TEXT UNDER STUDY Block Start

One special feature of the sex opposites is that while remaining in counterbalancing opposition to each other, they are more patently and firmly tethered to each other than many other opposites. A man who is conscious of himself as a male is at the same time conscious of woman as a female; and the tension of the felt duality is on him a constant burden, which he often invisibly passes on to a member of the opposite sex. The same is true of a woman who is particularly conscious of herself as a female. The opposites create and sustain a burdensome illusion which is transferred to each other. And if this illusion is shared by both, it goes on increasing in geometrical proportion instead of being mitigated in any way. On the other hand, the disburdening of the illusory and oppositional duality of sex is also a self-communicative understanding. Then love is gradually freed from the tinge of differentiative sex consciousness, and understanding is lifted out of the obsessiveness of one of the most oppressive forms of duality.
—Meher Baba, Beams, pp. 62-64

Overcoming Duality

       Sex is a manifestation of the ignorant attempt the conscious mind makes to compensate for the fragmentation entailed in identification with the sex of the body. This attempt to compensate for fragmentation is doomed to be futile, however, because it is not only based upon identification with the body but actually accentuates it by setting into opposition the body of the opposite sex and getting entangled with it through attachment and possessiveness.

TEXT UNDER STUDY Block End

:: TASK STATEMENT ::
Set down, word for word, the part of the passage on sex opposites that begins at the words "Overcoming Duality" and stops after "attachment and possessiveness.".

DATA EXCERPT Block Start

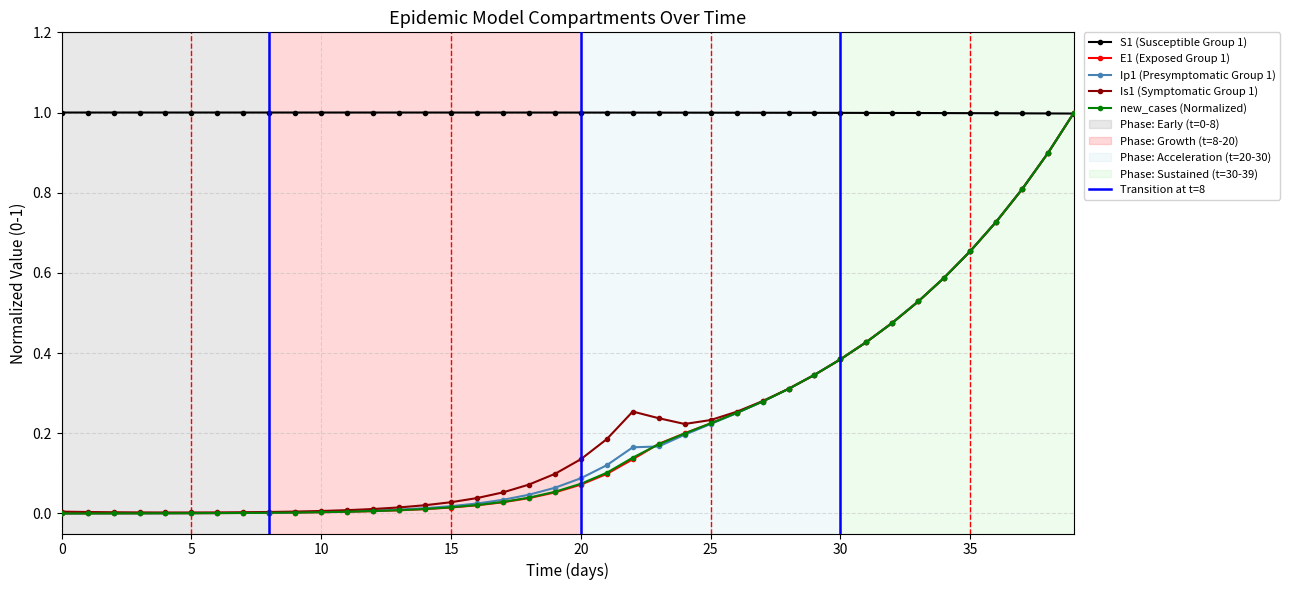

True or false: new_cases has more than 2 points higher than both neighbors.

False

DATA EXCERPT Block End

:: COMPLETED EXERCISE ::
Overcoming Duality

       Sex is a manifestation of the ignorant attempt the conscious mind makes to compensate for the fragmentation entailed in identification with the sex of the body. This attempt to compensate for fragmentation is doomed to be futile, however, because it is not only based upon identification with the body but actually accentuates it by setting into opposition the body of the opposite sex and getting entangled with it through attachment and possessiveness.